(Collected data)
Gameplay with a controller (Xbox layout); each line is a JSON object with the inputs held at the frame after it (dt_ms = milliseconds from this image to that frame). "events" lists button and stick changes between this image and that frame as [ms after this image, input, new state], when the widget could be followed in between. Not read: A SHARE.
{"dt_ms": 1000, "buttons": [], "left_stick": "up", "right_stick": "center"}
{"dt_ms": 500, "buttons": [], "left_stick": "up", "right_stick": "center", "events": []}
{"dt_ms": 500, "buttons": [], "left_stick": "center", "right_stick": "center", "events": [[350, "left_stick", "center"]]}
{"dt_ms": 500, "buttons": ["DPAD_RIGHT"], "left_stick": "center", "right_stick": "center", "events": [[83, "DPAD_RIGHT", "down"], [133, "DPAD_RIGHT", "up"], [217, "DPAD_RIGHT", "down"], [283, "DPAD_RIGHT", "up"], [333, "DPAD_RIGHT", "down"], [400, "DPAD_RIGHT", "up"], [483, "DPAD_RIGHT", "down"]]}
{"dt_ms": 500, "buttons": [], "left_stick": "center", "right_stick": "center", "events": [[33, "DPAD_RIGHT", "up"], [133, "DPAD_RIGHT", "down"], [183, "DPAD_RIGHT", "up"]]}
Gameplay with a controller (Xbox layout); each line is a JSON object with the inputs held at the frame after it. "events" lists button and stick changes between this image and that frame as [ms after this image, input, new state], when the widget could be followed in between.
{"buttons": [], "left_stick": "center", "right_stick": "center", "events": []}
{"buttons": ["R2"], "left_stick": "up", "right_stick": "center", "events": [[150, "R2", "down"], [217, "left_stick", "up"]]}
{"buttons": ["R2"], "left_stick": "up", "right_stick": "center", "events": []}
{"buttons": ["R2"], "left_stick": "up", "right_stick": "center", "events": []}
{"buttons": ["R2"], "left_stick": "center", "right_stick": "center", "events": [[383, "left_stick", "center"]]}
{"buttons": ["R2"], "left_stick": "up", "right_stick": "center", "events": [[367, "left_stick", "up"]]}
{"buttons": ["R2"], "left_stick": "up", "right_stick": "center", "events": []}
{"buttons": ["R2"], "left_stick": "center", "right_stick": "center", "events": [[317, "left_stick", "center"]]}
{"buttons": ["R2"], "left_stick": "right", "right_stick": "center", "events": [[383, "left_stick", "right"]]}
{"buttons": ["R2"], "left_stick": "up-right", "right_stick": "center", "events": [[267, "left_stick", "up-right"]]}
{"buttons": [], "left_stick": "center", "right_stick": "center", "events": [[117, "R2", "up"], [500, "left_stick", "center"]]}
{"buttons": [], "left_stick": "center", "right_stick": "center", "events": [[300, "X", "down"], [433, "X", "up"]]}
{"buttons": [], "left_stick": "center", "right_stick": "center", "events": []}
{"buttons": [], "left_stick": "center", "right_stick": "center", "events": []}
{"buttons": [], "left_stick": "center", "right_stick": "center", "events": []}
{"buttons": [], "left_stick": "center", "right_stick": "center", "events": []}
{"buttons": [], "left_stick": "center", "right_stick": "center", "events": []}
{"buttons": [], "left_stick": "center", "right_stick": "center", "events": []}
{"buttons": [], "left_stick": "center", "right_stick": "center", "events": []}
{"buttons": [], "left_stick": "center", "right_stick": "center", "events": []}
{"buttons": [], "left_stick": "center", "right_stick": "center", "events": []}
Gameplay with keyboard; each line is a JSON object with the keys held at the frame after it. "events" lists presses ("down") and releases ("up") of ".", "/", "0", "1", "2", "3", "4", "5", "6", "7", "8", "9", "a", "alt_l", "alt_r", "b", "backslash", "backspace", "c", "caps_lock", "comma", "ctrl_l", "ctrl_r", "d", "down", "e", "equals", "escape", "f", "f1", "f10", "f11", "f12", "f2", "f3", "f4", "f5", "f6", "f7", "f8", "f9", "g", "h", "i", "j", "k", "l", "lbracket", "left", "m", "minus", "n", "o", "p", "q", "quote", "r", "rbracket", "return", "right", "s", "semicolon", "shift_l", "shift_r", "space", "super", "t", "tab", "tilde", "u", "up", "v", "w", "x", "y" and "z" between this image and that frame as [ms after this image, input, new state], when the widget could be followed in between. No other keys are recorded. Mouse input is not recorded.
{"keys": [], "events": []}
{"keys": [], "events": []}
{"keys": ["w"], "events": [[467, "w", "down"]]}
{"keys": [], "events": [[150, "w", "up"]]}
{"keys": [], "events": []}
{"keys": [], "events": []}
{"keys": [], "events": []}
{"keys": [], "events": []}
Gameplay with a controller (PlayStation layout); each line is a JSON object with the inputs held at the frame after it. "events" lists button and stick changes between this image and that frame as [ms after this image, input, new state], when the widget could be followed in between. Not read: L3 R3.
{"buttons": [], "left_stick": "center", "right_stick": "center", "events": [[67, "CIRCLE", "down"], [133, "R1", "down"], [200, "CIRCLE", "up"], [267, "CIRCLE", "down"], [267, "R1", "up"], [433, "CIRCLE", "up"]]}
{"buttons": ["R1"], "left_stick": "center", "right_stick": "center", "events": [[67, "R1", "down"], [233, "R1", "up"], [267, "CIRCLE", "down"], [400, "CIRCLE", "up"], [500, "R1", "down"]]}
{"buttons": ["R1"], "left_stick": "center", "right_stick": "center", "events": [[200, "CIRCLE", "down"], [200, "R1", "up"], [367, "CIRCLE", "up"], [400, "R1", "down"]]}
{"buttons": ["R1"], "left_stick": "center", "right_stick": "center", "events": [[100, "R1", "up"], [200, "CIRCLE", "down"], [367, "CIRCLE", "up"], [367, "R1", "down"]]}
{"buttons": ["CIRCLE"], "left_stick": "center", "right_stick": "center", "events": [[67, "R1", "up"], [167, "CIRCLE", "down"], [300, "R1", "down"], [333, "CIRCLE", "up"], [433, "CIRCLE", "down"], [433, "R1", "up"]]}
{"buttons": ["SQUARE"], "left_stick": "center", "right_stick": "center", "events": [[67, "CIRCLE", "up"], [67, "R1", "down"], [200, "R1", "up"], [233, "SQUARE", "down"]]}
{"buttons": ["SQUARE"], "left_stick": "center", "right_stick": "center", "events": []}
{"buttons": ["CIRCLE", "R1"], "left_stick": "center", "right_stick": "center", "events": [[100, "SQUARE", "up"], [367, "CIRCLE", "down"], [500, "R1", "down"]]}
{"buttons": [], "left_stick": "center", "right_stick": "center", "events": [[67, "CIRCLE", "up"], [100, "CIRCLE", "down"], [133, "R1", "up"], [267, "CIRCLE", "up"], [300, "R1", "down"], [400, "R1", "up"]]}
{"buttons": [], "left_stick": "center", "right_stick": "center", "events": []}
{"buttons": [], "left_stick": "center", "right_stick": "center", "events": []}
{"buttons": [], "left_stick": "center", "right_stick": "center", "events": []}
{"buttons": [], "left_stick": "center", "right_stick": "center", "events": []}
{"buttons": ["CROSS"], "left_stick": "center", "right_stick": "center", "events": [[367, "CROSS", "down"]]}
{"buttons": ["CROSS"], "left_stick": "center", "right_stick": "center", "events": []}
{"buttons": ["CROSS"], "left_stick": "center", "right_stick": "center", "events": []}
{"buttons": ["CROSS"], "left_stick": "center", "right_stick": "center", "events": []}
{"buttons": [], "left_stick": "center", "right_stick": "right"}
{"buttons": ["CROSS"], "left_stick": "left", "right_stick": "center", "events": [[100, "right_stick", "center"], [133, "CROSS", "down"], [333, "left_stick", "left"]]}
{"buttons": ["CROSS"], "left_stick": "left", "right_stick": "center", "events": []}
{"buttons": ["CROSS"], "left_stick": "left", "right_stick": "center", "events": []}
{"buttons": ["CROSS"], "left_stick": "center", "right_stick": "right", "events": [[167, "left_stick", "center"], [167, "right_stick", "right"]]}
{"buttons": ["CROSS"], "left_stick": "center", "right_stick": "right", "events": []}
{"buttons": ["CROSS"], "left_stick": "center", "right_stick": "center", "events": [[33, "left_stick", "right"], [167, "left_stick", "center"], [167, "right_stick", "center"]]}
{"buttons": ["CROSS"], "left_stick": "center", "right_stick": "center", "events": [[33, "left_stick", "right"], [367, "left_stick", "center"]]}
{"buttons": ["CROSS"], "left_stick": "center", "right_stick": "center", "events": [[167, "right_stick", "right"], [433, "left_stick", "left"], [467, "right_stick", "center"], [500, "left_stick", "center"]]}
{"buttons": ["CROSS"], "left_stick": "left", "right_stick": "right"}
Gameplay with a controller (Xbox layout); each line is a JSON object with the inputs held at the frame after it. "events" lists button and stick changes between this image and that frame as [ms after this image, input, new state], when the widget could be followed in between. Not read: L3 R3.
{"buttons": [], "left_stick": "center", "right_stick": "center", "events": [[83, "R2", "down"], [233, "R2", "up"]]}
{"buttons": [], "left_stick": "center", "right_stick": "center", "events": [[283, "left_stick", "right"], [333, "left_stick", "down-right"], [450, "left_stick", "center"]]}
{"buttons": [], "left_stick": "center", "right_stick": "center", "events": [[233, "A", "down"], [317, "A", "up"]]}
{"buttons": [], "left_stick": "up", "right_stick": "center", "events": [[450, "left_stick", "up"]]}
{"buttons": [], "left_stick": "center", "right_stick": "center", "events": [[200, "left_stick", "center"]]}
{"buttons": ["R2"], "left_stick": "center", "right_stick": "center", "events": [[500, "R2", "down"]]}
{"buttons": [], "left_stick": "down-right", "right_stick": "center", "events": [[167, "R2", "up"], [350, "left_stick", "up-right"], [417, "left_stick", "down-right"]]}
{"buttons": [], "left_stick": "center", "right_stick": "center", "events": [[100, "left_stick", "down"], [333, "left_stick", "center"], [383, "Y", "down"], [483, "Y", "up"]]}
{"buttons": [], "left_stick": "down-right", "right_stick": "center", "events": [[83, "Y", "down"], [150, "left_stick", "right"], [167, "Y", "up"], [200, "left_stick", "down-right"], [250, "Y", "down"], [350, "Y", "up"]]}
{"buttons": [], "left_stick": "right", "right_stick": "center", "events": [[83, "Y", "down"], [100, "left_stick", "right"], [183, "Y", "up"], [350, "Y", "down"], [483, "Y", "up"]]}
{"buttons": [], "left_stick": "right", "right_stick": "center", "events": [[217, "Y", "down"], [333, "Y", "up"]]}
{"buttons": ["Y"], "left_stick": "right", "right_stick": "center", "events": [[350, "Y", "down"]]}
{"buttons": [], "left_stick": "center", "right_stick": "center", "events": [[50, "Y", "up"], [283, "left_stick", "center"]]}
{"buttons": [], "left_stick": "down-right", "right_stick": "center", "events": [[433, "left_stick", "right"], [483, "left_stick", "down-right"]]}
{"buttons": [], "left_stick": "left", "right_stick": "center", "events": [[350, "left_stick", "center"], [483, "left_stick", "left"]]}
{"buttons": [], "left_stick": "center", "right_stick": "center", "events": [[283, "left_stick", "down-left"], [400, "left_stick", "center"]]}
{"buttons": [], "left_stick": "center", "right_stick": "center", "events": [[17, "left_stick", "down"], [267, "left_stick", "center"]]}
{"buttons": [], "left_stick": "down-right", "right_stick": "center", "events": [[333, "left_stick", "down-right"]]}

> _Work to complete_: Each line above holding the word "CIRCLE" counts; reply with how many there are, only the number.

> _Answer box_: 8